Rebecca and Jonathan

Rebecca (12 years old) and Jonathan (8 years old) were living with their mother after having spent time in a foster home a few years earlier. They moved around quite a bit and the children were not going to school. After some complaints from concerned citizens, police officers found mom passed out in a hotel room. No action was taken at this time. A few weeks later, Mom checked Jonathan into a local hospital for suicidal and violent behaviors. In November, Jonathan became ill and hospital personnel could not locate mom in order to get her consent to give him medication.

Rebecca_and_Jonathan.jpgConsequently, Jonathan and Rebecca were placed in foster care by the Department of Child Services. The foster home was nearly two hours away from their mother. When the CASA volunteer went to meet the mother, she discovered that mom and dad had remarried. They expressed apprehension at their involvement with the Department of Child Services. They refused to sign anything that would allow them to receive services. Mom did eventually begin parenting classes and expressed great interest and a desire to learn. Mom and Dad had very minimal visitation with the children, in part because of lack of transportation and in part because of their lack of cooperation with the Department of Child Services.

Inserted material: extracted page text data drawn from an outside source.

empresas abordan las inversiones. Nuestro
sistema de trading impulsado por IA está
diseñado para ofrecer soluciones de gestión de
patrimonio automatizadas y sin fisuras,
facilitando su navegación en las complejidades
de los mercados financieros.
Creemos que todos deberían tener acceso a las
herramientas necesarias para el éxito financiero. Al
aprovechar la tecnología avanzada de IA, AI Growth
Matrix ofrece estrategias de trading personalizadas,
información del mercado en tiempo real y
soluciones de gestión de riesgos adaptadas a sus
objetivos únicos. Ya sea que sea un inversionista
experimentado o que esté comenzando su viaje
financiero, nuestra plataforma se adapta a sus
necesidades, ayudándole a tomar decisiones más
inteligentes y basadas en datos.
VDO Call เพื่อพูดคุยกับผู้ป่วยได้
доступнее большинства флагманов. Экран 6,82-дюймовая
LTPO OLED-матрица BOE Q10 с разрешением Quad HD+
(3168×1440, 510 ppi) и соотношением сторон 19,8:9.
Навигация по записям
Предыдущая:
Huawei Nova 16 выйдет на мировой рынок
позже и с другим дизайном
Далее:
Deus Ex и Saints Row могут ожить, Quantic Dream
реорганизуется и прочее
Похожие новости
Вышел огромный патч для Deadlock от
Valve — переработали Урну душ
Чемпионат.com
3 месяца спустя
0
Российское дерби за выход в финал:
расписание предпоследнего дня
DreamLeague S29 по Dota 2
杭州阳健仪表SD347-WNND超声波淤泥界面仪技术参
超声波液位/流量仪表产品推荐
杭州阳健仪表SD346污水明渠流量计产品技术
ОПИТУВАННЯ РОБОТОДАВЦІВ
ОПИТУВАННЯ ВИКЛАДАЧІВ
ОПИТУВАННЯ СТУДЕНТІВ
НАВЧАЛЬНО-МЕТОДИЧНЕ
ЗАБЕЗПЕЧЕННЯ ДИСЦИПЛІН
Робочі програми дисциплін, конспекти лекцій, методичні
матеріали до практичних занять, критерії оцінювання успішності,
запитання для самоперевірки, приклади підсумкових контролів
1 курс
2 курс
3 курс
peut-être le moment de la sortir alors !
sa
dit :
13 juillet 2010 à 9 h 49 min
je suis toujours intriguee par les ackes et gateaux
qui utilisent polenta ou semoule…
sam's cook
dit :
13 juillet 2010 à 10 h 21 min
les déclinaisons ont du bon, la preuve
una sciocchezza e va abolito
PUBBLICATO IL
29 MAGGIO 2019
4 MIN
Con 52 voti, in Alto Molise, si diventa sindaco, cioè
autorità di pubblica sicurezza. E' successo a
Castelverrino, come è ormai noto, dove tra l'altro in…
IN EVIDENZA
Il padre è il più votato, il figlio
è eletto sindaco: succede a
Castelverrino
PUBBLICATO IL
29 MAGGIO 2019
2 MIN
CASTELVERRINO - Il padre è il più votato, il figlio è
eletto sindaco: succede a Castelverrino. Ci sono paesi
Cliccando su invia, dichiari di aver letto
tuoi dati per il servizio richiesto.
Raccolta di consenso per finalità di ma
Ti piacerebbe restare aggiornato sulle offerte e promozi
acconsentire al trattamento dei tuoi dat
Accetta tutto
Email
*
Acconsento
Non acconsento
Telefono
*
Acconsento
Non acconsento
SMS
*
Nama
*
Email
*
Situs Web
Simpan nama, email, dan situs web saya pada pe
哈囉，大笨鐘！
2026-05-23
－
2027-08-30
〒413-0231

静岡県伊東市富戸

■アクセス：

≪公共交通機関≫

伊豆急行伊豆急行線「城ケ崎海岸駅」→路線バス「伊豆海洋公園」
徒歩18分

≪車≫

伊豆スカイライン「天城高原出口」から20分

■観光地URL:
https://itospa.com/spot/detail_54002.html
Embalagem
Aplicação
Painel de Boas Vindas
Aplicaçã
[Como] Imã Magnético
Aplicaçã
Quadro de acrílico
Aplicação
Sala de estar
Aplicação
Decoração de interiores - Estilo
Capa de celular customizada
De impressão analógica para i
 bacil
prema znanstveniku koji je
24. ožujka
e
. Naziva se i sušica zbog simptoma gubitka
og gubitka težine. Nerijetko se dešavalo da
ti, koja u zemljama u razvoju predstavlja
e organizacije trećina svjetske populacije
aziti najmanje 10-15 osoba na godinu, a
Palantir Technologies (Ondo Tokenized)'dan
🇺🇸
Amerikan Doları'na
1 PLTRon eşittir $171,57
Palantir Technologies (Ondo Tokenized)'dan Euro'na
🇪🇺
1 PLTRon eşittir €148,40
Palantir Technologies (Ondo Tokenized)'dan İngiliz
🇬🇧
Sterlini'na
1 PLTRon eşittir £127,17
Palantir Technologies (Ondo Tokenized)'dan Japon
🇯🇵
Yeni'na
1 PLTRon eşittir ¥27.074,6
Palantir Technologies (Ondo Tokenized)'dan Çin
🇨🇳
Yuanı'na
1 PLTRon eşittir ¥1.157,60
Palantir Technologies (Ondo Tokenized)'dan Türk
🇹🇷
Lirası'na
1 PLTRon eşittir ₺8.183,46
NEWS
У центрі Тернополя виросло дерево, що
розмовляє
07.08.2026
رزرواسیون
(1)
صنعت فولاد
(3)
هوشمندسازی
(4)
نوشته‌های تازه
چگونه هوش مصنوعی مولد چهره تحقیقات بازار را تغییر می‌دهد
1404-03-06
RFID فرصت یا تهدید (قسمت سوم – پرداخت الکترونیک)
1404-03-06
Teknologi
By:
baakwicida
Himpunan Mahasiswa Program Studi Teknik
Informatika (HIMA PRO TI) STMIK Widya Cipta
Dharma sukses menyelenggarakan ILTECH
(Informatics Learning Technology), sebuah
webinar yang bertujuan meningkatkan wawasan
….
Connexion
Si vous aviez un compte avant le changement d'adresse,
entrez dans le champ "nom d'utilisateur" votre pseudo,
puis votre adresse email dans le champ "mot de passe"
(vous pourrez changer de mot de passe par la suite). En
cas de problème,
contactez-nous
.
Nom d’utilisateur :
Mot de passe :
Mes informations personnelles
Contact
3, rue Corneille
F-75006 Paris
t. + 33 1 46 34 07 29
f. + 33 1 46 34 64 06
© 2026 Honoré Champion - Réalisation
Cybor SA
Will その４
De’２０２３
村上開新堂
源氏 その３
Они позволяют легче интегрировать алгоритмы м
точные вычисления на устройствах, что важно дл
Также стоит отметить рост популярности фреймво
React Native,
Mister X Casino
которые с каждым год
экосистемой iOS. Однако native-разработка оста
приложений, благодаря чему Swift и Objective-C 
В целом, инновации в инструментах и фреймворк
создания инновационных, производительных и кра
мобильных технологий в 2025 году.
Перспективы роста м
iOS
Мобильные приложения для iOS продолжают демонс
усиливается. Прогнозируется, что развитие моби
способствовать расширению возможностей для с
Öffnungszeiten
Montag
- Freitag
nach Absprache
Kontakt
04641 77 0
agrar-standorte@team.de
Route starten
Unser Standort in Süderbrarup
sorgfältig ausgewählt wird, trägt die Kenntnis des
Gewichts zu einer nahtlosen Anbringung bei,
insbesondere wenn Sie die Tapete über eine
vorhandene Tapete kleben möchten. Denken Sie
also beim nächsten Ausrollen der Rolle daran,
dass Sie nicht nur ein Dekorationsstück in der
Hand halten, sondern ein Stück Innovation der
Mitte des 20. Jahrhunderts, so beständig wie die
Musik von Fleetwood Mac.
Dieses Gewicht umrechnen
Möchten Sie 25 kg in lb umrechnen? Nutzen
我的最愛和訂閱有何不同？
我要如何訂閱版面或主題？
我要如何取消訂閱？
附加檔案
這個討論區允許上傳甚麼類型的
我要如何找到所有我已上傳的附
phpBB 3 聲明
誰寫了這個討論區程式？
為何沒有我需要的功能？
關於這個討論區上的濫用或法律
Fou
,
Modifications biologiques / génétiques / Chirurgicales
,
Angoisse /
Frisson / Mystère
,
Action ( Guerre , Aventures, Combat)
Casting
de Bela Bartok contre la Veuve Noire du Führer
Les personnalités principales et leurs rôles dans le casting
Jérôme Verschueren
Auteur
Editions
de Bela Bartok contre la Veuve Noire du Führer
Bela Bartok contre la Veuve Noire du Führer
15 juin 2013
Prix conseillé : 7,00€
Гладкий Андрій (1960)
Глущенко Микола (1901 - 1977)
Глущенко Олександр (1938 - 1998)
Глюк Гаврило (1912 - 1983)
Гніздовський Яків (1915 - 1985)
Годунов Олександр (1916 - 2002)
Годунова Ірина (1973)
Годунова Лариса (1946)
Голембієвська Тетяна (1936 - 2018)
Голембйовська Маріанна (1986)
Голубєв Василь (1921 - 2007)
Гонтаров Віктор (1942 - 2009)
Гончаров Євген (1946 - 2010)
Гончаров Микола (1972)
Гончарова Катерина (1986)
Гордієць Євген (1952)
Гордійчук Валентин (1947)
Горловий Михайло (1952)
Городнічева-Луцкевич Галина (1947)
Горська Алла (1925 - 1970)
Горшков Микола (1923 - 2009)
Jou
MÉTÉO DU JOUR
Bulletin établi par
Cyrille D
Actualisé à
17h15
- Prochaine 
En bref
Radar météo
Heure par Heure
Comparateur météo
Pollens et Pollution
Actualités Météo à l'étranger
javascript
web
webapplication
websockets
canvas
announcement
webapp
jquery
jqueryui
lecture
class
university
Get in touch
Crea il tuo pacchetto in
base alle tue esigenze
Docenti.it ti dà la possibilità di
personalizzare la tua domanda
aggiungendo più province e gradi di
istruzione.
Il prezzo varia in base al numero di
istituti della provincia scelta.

The CASA volunteer encouraged Mom to cooperate with services, and educated her about the legal process. The CASA volunteer explained to the parents that admitting that their children were in need of services would enable them to receive help to become better parents. She emphasized that the system wanted them to admit need so that they might help them, not so that they might punish them. Mom spoke with her attorney and the CASA volunteer about admitting that her children were in need of services. Mom understood that this would mean involvement with the court and the Department of Child Services. In March, Mom and Dad officially admitted to the allegations and began participating in counseling and home-based services, once they understood from the CASA volunteer why this was in their children's 
best interest.

In May, six months after the children had been removed from their parents, a dispositional hearing was held and the children were returned to their parents' home because the parents had made good progress with services. The children remained wards of the court for a monitoring period. All family members received individual counseling and participated in family counseling, as well as marital counseling for Mom and Dad. The children and parents are happy to be together. Mom and Dad still had work to do on their parenting skills, but with intensive home-based services they were on their way to stability.